_Exercise goal_.
Please give back only the lines below from the one containing "67: (520, 631, 2.04)" to the one containing "81: (785, 96, 1.89)", each repeated word for word, both ends included.

_Records for the exercise_.
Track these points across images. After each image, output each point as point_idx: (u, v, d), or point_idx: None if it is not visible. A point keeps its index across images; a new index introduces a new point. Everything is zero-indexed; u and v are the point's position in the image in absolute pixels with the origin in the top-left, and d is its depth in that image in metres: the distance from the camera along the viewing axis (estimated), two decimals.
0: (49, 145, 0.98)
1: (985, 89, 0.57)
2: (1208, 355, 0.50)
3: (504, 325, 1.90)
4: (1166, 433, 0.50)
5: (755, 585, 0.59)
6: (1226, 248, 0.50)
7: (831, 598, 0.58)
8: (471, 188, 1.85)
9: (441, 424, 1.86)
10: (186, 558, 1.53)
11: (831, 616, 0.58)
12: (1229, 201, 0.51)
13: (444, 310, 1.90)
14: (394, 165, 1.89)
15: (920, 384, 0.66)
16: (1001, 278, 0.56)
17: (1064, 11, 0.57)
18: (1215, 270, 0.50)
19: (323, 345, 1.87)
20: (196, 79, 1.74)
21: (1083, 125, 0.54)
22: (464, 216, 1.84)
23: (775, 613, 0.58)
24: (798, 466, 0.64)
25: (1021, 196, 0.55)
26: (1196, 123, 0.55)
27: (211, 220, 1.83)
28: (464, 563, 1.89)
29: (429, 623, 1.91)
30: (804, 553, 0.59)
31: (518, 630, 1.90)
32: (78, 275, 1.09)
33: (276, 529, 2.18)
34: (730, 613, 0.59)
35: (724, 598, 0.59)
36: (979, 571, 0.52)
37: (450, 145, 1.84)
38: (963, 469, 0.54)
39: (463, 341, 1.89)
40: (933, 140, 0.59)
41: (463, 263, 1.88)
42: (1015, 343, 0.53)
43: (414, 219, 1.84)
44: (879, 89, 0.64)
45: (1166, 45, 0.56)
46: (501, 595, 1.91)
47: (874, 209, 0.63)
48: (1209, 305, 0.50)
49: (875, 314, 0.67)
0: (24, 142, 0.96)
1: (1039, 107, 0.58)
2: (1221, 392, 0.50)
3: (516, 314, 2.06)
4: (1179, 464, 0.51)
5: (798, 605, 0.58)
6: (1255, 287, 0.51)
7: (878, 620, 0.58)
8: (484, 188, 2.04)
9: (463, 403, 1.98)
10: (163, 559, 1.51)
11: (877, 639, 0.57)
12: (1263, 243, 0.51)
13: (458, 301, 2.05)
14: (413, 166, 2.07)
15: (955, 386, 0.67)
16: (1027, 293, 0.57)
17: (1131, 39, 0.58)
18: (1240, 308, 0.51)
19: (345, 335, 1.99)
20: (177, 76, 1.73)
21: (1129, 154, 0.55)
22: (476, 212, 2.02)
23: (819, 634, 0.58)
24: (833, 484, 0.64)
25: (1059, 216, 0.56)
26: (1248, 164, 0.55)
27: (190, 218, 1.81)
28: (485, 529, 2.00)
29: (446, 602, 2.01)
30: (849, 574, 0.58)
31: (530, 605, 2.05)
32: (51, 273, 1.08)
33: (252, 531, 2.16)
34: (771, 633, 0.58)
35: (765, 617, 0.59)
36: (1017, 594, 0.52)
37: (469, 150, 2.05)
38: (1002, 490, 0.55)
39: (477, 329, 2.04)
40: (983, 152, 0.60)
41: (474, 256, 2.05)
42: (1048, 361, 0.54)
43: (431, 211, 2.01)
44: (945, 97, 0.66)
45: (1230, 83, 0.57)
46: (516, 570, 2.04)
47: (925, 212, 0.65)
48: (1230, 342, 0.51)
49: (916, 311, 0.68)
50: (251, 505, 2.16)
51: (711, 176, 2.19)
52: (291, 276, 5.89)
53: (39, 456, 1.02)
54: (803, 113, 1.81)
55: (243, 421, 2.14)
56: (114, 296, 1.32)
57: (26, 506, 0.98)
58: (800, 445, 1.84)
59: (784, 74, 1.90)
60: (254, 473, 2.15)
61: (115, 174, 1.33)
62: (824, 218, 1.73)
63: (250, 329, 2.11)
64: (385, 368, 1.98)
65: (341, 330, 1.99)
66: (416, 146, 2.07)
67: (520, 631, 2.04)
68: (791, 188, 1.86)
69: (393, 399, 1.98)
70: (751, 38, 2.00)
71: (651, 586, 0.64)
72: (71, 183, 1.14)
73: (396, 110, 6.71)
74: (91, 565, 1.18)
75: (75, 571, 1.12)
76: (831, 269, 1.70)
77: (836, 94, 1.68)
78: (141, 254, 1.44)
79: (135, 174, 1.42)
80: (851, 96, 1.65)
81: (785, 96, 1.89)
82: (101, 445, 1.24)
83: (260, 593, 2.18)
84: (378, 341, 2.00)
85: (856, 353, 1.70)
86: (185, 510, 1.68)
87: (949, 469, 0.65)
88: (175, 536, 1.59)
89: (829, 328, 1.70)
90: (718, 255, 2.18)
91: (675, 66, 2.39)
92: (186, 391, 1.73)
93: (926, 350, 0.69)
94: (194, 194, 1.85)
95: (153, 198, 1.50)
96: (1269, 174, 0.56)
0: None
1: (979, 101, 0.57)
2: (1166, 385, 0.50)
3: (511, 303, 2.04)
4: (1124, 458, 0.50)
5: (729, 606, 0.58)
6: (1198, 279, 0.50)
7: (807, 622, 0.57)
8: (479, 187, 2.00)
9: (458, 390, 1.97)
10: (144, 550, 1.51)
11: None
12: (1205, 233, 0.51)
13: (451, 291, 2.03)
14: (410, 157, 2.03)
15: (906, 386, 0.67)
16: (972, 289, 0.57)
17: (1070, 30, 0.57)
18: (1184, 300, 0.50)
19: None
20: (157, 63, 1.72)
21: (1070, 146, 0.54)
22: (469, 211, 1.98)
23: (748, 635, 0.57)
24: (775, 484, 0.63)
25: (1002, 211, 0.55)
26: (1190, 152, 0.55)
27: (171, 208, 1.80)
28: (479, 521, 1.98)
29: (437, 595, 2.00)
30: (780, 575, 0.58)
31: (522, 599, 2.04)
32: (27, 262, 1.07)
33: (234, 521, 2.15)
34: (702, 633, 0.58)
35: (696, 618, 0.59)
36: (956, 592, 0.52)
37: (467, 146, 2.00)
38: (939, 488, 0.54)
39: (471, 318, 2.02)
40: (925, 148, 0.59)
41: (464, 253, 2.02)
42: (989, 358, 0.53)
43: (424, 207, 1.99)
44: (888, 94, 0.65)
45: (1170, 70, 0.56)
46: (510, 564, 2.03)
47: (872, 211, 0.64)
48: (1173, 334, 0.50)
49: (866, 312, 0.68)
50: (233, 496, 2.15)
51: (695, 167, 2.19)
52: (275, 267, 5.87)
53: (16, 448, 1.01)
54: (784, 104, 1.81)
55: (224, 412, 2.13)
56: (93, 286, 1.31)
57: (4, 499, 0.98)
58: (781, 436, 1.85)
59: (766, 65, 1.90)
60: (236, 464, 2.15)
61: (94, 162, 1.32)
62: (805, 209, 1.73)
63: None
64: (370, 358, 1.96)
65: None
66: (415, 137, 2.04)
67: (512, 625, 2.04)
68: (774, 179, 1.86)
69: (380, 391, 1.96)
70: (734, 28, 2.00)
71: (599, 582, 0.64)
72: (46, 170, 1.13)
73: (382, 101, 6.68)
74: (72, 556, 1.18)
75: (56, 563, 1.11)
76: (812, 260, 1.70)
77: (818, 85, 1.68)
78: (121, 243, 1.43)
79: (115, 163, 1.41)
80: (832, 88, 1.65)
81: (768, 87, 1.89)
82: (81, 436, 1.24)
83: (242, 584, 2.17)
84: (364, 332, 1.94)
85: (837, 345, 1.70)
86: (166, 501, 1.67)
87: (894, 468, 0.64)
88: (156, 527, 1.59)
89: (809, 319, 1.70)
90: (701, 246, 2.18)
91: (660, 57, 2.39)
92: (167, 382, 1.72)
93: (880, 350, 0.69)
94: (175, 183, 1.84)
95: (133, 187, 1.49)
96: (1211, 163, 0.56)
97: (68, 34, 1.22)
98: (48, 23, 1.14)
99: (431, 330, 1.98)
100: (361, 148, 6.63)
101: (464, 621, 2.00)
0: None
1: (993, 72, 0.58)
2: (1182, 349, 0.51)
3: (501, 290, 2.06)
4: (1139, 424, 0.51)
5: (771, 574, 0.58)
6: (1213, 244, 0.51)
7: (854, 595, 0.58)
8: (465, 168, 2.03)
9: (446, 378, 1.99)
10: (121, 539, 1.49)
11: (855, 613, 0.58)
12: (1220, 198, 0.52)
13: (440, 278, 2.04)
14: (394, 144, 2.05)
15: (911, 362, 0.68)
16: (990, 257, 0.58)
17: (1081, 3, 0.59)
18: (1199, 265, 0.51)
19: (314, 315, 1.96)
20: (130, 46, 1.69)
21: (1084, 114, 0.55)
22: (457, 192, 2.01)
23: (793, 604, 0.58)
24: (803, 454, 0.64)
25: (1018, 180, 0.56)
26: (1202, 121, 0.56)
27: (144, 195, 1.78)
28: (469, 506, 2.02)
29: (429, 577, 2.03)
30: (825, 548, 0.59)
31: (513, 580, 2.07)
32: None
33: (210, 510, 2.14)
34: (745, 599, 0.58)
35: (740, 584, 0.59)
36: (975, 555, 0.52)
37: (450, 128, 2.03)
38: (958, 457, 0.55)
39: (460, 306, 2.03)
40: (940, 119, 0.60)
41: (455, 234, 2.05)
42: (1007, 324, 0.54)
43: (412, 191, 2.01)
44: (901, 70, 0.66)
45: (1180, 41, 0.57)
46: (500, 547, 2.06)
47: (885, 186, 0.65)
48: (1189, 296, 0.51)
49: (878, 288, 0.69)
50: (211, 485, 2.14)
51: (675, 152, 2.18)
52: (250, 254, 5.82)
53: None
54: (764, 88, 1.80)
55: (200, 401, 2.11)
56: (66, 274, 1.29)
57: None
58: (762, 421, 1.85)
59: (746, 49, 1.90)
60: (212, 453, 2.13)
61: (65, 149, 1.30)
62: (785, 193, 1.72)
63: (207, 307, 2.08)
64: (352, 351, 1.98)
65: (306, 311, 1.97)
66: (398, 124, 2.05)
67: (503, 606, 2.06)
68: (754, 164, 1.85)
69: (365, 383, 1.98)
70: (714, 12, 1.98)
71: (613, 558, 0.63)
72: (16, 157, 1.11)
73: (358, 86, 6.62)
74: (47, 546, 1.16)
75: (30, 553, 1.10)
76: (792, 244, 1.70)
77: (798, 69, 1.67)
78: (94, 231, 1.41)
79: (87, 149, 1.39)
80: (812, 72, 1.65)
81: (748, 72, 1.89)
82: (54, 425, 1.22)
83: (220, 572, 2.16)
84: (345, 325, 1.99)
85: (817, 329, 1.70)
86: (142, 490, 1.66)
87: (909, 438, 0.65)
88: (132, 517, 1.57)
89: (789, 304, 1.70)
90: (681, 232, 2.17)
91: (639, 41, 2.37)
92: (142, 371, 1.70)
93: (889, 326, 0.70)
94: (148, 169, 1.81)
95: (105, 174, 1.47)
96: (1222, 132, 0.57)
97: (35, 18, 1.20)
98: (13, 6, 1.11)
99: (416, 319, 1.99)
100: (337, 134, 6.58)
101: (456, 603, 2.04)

_Solution to the exercise_.
67: (520, 631, 2.04)
68: (791, 188, 1.86)
69: (393, 399, 1.98)
70: (751, 38, 2.00)
71: (651, 586, 0.64)
72: (71, 183, 1.14)
73: (396, 110, 6.71)
74: (91, 565, 1.18)
75: (75, 571, 1.12)
76: (831, 269, 1.70)
77: (836, 94, 1.68)
78: (141, 254, 1.44)
79: (135, 174, 1.42)
80: (851, 96, 1.65)
81: (785, 96, 1.89)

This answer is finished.